(Task prompt):
Copy each of the items below word for word, leaving out the pictures.

***** Task data

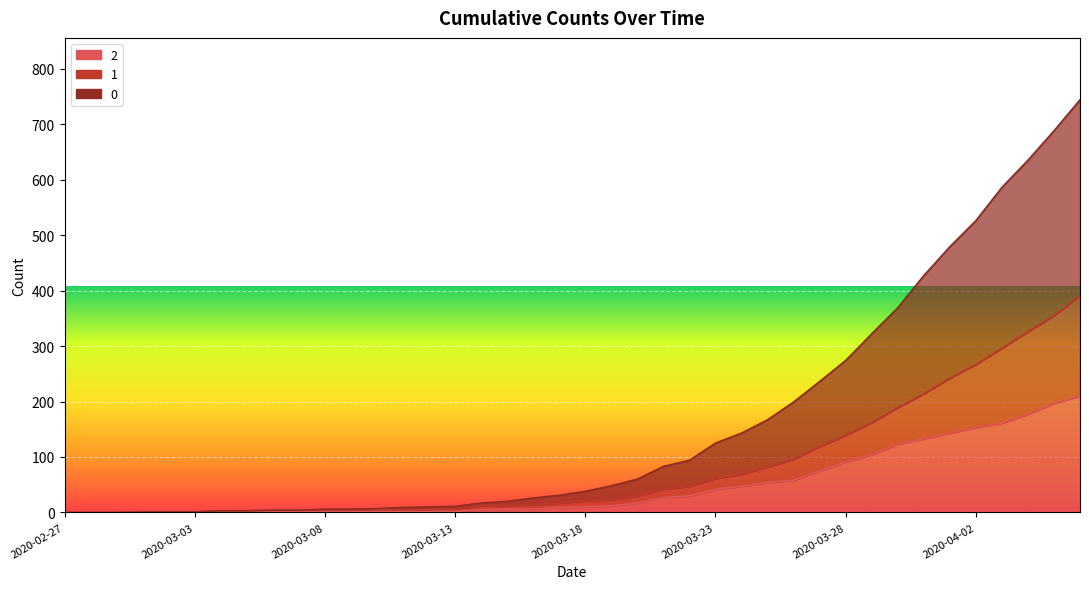

True or false: 2 and 0 intersect in this chart.

False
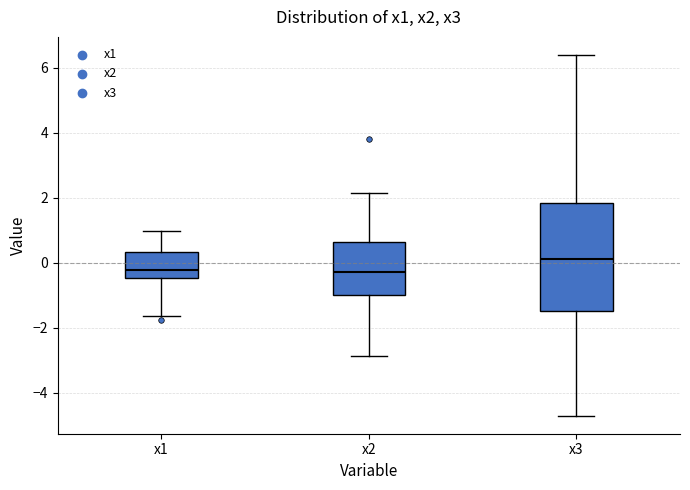

Reading left to right, read every box against the y-axis: the position of its median line, the range the box covers, and the ends of its whiskers. The values are not printed on the chart, so give them approximately, as read against the axis.

x1: median -0.2, box -0.4 to 0.4, whiskers -1.6 to 1.0
x2: median -0.2, box -1.0 to 0.6, whiskers -2.8 to 2.2
x3: median 0.2, box -1.4 to 1.8, whiskers -4.8 to 6.4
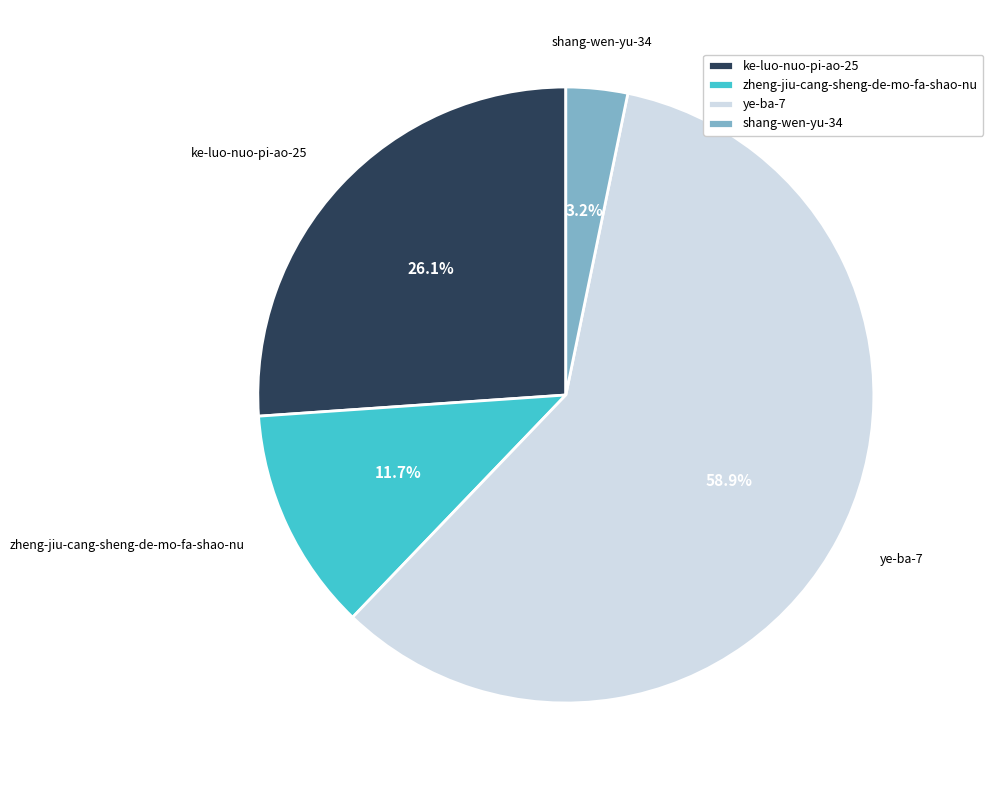

Between ke-luo-nuo-pi-ao-25 and shang-wen-yu-34, which is larger?

ke-luo-nuo-pi-ao-25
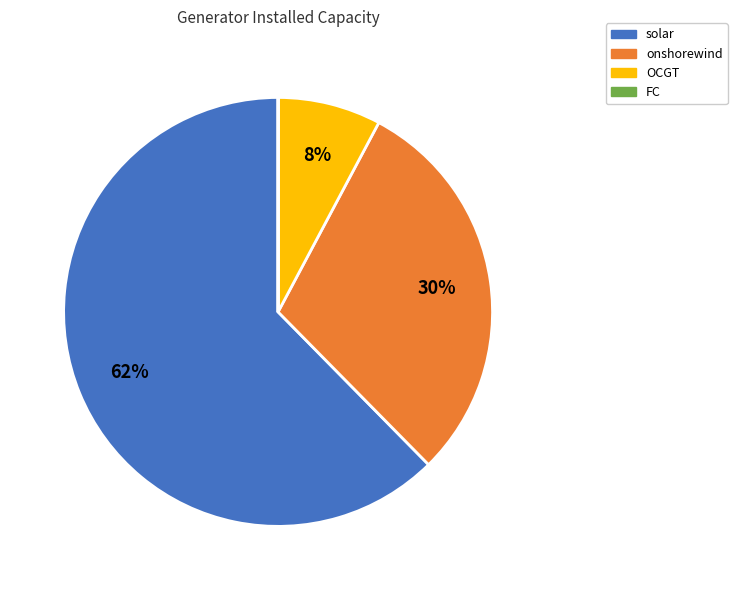

To the nearest percent, what is the difference between the onshorewind and OCGT slice percentages?

22%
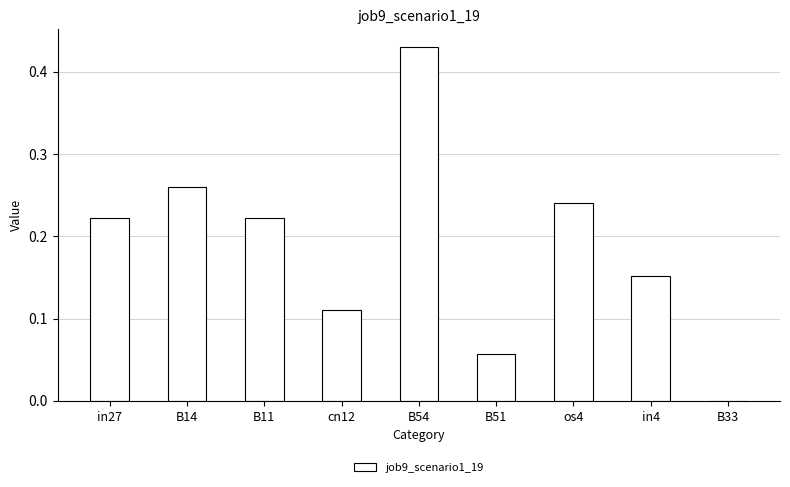

Between B11 and os4, which is larger?

os4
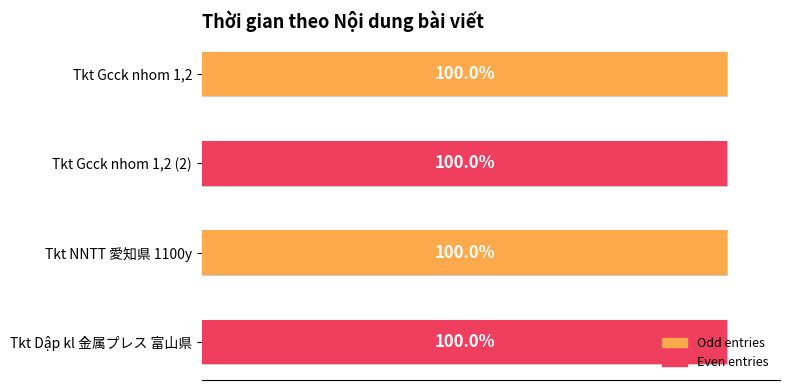

Reading right to left, extract all data points from this chart.

100.0	100.0	100.0	100.0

**********

(Answer to the problem):
True or false: 2 and 0 intersect in this chart.

False

Reading left to right, read every box against the y-axis: the position of its median line, the range the box covers, and the ends of its whiskers. The values are not printed on the chart, so give them approximately, as read against the axis.

x1: median -0.2, box -0.4 to 0.4, whiskers -1.6 to 1.0
x2: median -0.2, box -1.0 to 0.6, whiskers -2.8 to 2.2
x3: median 0.2, box -1.4 to 1.8, whiskers -4.8 to 6.4

Between ke-luo-nuo-pi-ao-25 and shang-wen-yu-34, which is larger?

ke-luo-nuo-pi-ao-25

To the nearest percent, what is the difference between the onshorewind and OCGT slice percentages?

22%

Between B11 and os4, which is larger?

os4

Reading right to left, extract all data points from this chart.

100.0	100.0	100.0	100.0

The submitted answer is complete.